Sergei Lavrov, the foreign minister of Russia, denied suggestions that his country was to blame for the world food crisis while on a diplomatic offensive in Egypt.

In a Cairo address to Arab League ambassadors, he said that Western countries were misrepresenting the effects of sanctions on world food security.

He said that the Western world was attempting to impose its supremacy on others.

Grain shortages brought on by Russia’s war in Ukraine are severely affecting a large portion of the Arab world and Africa.

After Russia struck targets in the port of Odesa on Saturday, a historic agreement to restore Ukraine’s grain shipments is in jeopardy.

After that, Mr. Lavrov would go to three African countries to mobilize support amid opposition to the war.

According to Mr. Lavrov, the “aggressiveness” with which Western countries have imposed sanctions against Russia points to one obvious conclusion: “It is not about Ukraine, it is about the future of the global order.

“They claim that everyone must accept a world order based on rules, and that these rules are designed based on the particular issues that the West wishes to settle in its own favor.”
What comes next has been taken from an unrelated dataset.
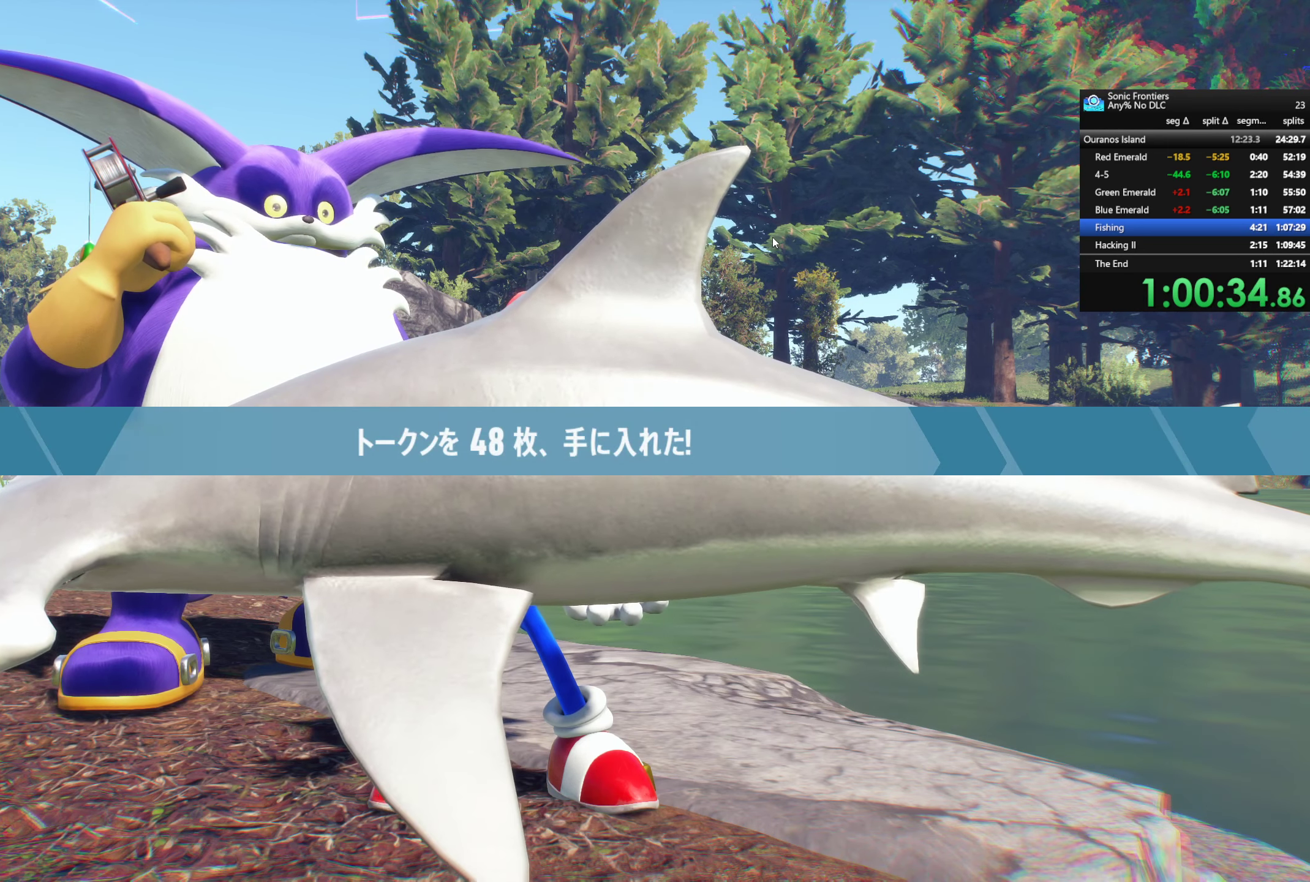
{"buttons": [], "left_stick": "center", "right_stick": "center", "events": [[316, "CROSS", "down"], [450, "CROSS", "up"]]}
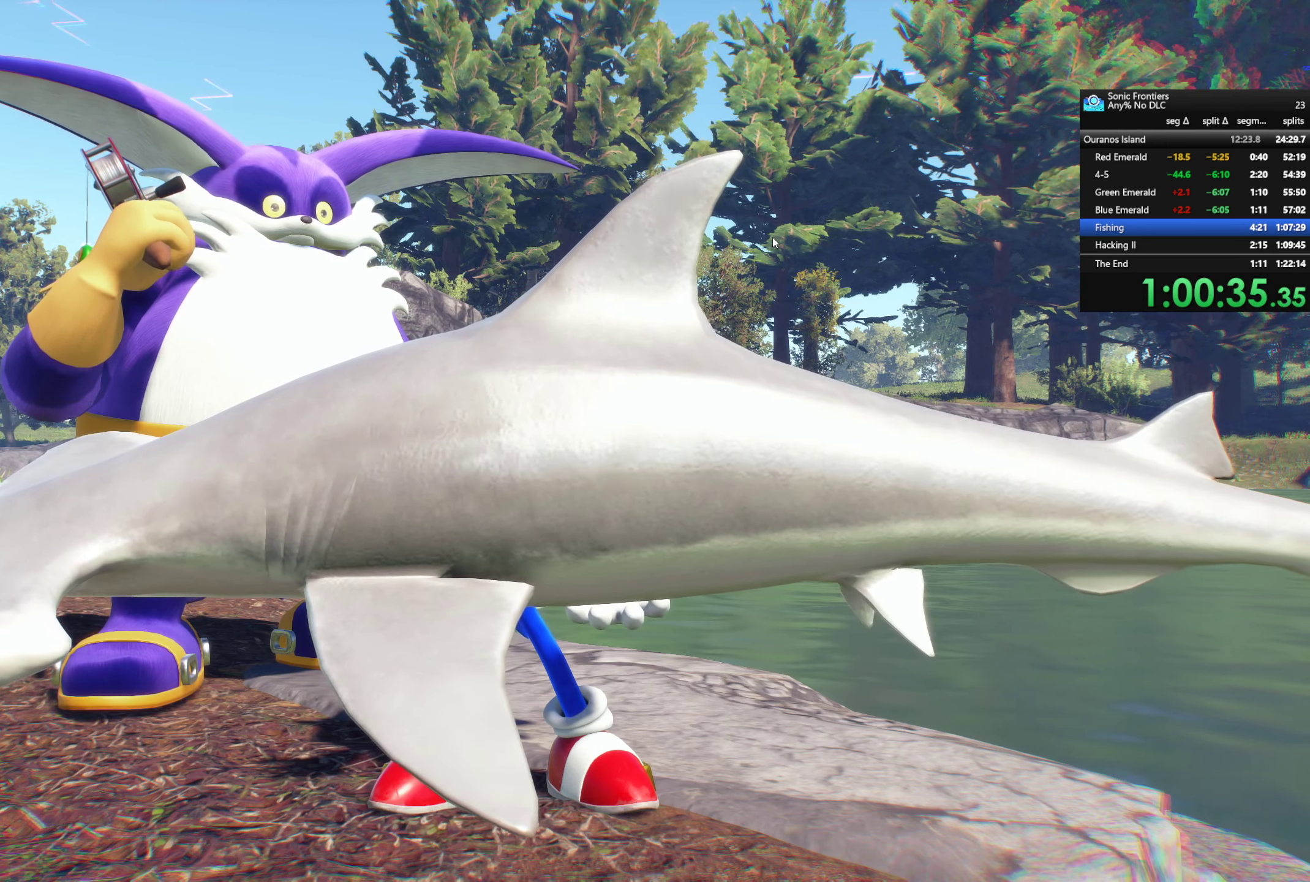
{"buttons": [], "left_stick": "center", "right_stick": "center", "events": []}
Prior to that, Mr. Lavrov spoke with Sameh Shoukry, his Egyptian colleague.

Russia has strong links with Egypt and provides wheat, weaponry, and – before to the invasion of Ukraine – a substantial amount of visitors.

In a joint press conference following their discussions, Mr. Lavrov said that the West was prolonging the conflict despite knowing “what and whose end it will be.”

For Mr. Lavrov, it is the beginning of a quick trip of Africa that will also take him to Ethiopia, Uganda, and Congo-Brazzaville.

Prior to his journey, local newspapers published a piece by Mr. Lavrov in which he claimed that his nation had “sincerely helped Africans in their battle for emancipation from the colonial yoke.”

Russia valued the “balanced approach” taken by Africans on the Ukrainian crisis, he continued.

According to the African Development Bank, more than 40% of Africa’s wheat is typically supplied by Ukraine and Russia.

Wheat from Ukraine is often heavily consumed in Egypt. It imported 3.62 million tonnes of it in 2019, more than any other nation.

However, Mr. Lavrov refuted the charge that Russia was “exporting starvation” in his piece and attributed it to Western propaganda.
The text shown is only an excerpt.